■ **Document section**:
Re: approval

Karl Groves wrote:
> On Mon, Feb 20, 2012 at 5:02 PM, David Woolley
> <forums@david-woolley.me.uk> wrote:
> 
>> To find out if it is actually accessible, you need to find people with lots
>> of different disabilities and perform a usability survey on them, allowing
>> them to use their own browsers and any assistive technology that they use.
> 
> Do you do this?  Really?
> 
> With all due respect, this is exactly the type of attitude that
> perpetuates the impression that accessibility is nebulous, expensive,
> and difficult.
> 
The OP seemed to be looking for a no effort solution which gave a 
definitive yes/no answer.  Of course it is impractible to truly measure 
accessibility in most real world cases, but it is also important to 
realise that the checklist is not measuring accessibility but is just 
providing rules that, if applied with intelligence, rather than just 
mechanically, are likely to produce something accessible to a relatively 
large number of people.

■ **Supplied material**:
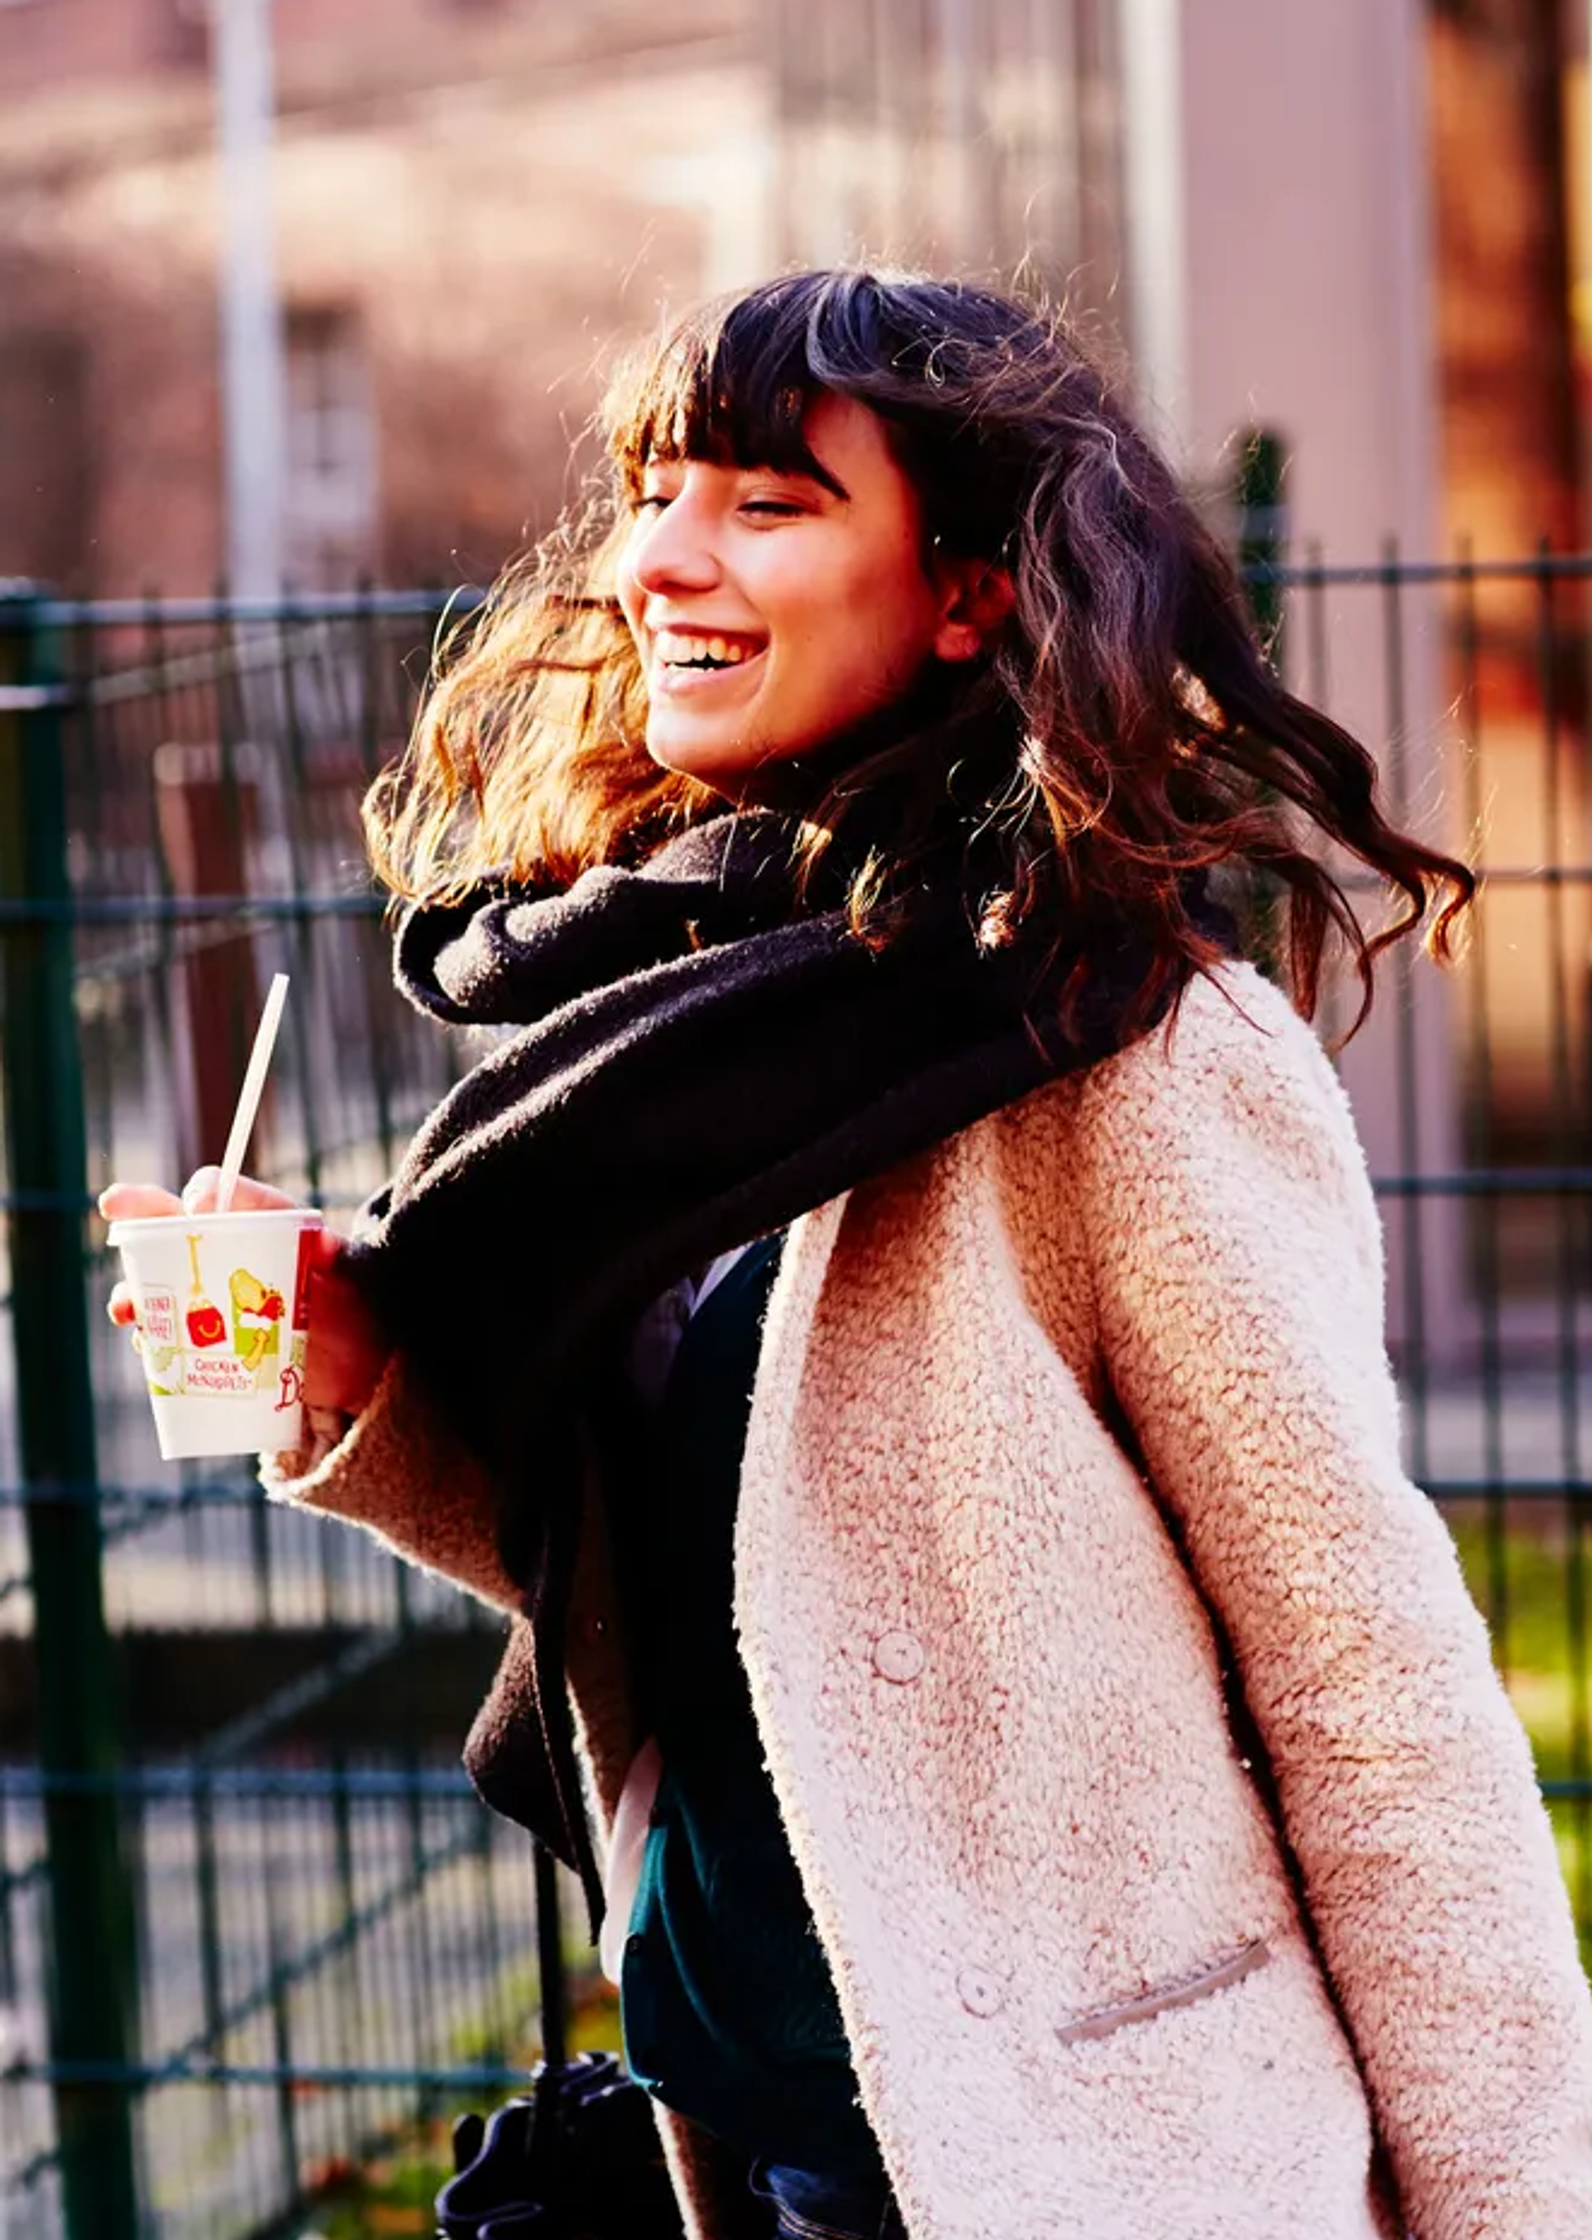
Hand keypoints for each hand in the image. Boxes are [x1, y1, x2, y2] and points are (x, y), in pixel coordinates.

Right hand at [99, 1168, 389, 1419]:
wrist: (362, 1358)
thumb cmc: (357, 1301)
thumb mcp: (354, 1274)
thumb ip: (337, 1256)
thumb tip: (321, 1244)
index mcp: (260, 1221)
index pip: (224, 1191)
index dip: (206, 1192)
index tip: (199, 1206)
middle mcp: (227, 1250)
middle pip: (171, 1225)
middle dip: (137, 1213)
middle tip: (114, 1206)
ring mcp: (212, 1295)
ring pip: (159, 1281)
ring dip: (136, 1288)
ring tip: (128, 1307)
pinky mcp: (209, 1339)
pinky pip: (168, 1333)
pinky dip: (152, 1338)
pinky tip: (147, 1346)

==

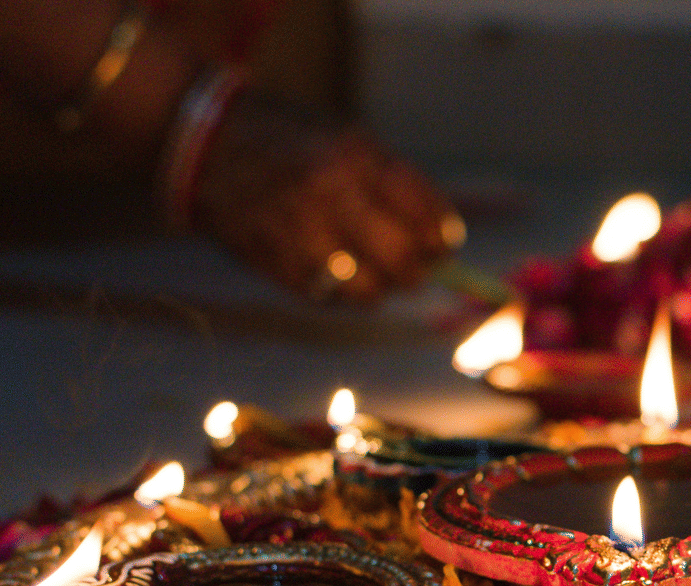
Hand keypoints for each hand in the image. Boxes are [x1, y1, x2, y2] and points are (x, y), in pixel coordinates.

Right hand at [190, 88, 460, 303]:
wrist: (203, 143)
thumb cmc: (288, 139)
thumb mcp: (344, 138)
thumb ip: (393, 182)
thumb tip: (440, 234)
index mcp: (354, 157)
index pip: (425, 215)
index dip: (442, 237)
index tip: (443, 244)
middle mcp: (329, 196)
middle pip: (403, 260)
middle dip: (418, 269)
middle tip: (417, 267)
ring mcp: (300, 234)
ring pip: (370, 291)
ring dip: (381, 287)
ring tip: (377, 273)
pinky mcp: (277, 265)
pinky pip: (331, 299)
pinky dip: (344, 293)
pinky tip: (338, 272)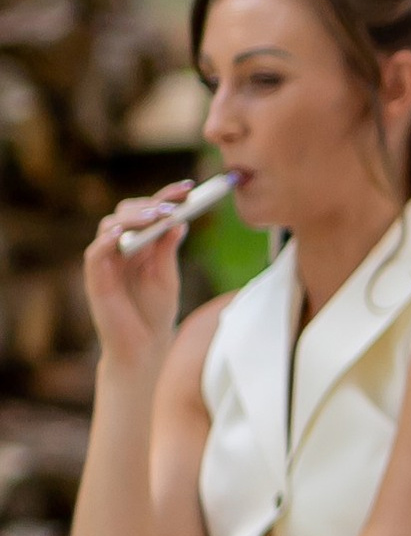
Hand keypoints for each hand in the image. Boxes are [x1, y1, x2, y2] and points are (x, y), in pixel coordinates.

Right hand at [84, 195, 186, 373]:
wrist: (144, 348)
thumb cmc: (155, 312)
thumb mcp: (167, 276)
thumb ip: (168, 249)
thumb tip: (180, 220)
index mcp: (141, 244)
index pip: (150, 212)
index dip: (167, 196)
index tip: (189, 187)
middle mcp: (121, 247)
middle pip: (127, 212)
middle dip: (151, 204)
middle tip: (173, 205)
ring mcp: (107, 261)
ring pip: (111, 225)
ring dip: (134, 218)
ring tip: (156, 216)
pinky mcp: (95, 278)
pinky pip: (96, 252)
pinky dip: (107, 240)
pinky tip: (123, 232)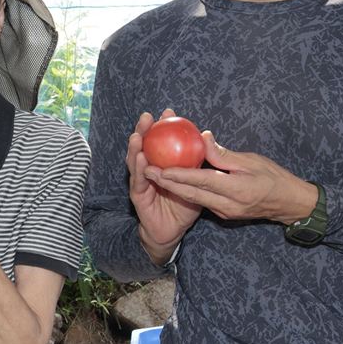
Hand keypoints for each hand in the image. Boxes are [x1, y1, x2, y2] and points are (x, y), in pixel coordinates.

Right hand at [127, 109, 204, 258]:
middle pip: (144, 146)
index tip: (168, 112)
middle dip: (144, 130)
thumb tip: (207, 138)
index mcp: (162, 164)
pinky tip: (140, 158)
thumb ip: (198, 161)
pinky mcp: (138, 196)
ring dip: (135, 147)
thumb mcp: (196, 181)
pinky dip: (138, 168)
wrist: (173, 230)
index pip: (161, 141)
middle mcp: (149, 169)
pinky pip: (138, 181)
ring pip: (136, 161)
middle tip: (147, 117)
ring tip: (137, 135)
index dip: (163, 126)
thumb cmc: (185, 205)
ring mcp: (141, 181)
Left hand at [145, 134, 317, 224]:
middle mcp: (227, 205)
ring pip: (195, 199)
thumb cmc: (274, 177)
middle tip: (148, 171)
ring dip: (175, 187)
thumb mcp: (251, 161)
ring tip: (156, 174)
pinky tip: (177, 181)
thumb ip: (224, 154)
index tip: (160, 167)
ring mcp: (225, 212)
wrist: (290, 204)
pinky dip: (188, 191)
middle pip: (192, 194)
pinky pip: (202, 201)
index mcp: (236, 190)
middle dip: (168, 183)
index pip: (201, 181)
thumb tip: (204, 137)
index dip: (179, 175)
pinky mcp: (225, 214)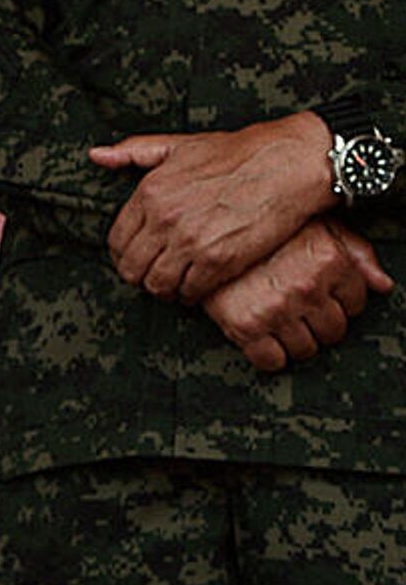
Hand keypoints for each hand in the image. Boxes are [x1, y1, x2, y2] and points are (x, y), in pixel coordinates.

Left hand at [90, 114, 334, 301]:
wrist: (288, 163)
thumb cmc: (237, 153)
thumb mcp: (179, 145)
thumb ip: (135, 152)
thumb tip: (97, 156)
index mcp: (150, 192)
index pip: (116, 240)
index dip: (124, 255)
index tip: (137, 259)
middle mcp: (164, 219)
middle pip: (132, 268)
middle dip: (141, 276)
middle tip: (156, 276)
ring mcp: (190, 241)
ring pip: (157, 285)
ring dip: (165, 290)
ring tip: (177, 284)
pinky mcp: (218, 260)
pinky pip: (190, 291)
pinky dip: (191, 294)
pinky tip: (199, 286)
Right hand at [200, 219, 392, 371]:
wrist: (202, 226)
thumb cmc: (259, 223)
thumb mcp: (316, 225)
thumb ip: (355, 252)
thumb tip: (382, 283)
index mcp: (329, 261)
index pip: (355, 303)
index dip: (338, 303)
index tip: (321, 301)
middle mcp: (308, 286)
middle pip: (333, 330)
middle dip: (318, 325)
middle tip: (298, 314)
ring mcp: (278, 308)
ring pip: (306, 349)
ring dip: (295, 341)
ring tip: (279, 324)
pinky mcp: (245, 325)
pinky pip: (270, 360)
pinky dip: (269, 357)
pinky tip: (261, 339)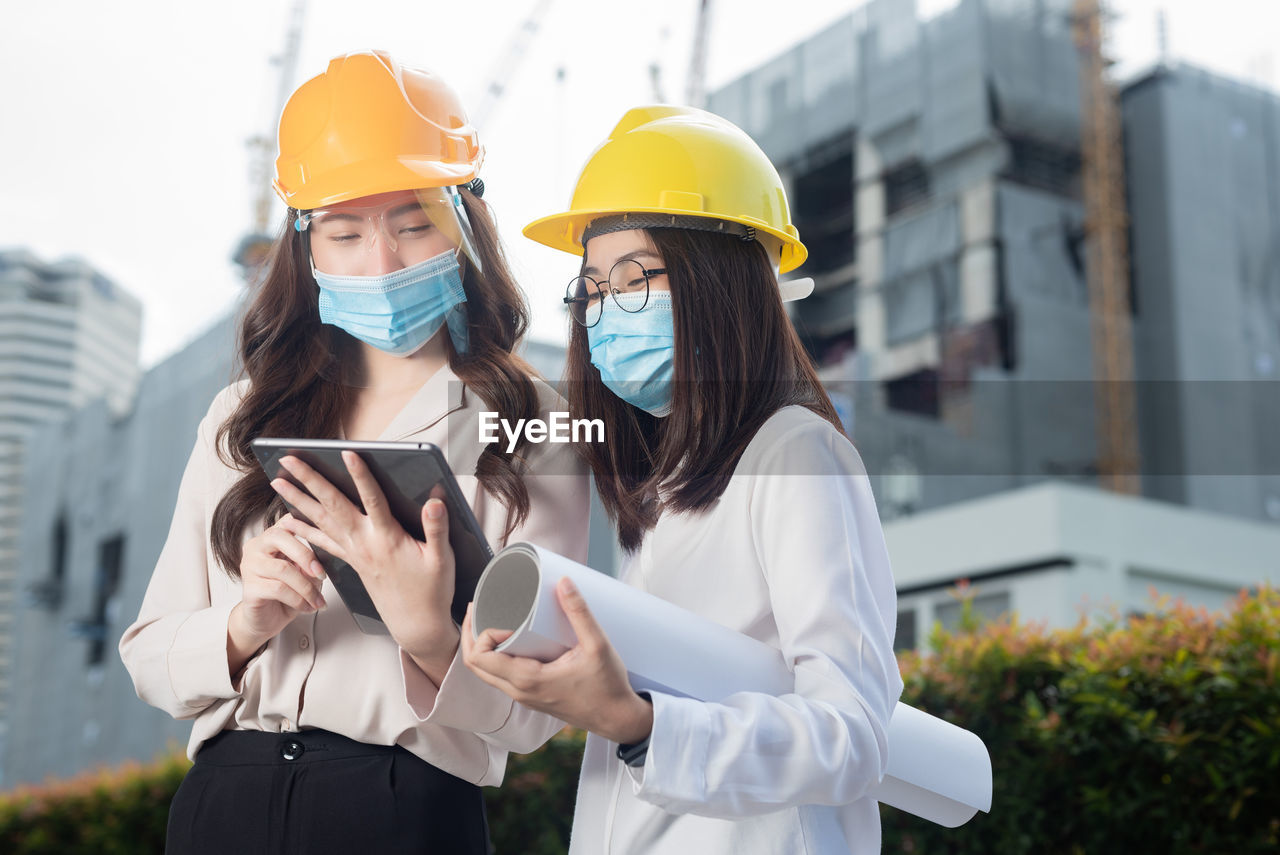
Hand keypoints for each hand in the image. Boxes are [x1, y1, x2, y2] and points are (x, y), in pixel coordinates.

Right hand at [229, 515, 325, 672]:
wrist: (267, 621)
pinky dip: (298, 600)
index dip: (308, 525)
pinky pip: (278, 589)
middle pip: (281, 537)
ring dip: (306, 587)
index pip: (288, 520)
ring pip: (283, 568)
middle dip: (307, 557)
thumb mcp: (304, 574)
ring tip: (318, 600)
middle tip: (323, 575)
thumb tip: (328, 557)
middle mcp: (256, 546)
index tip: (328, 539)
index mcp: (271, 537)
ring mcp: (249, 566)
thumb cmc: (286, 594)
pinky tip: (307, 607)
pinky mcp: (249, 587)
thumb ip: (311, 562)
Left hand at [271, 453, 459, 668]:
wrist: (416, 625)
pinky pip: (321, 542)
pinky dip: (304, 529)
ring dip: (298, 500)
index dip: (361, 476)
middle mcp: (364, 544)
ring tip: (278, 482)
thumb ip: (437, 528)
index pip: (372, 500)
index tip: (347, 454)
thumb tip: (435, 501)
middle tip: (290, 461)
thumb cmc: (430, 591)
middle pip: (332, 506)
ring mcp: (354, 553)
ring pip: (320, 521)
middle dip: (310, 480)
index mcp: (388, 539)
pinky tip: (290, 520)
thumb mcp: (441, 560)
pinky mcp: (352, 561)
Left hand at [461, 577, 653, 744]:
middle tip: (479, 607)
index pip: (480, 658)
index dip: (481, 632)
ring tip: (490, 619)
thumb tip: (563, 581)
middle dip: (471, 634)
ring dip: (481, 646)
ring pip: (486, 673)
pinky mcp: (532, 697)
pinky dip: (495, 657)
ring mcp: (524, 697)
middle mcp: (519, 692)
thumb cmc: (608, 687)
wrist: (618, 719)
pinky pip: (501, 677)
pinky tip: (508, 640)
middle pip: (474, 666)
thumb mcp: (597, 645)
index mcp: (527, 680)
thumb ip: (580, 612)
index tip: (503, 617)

■ **Task statement**: Please extend the email reply about measuring web accessibility above, carrying on after its last sentence.

■ **Answer box**:
You get something similar with fire risk assessments.  If you go to a 
cheap consultant, you will get a series of photographs of risks and 
boiler plate text about them, which will have produced by mechanical 
operation of a check list.  If you pay a bit more, you will get a more 
narrative report, that considers your individual circumstances, and 
makes compromises by considering mitigating factors and the impact of 
different approaches.  The second report may actually be cheaper, 
because it may exclude improvement work that has little real benefit, 
and it provides a solution that can actually be made to work with the 
people involved.

At least in the UK, in building regulations and fire risk areas, the law 
does not impose any checklists, but the government produces 
supplementary documents that describe some ways of achieving compliance, 
but allows any solution that actually complies.  Compliance with these 
documents is normally a good defence against a charge of breaching the 
law, but they come with a warning that the law, not the document, is the 
definitive test.

The UK operates similar rules on Accessibility.  Where there is a legal 
requirement for a web site to be accessible, compliance with WCAG, with 
subjective parts checked by a recognized expert, is likely to be a good 
defence, but is not a guaranteed defence.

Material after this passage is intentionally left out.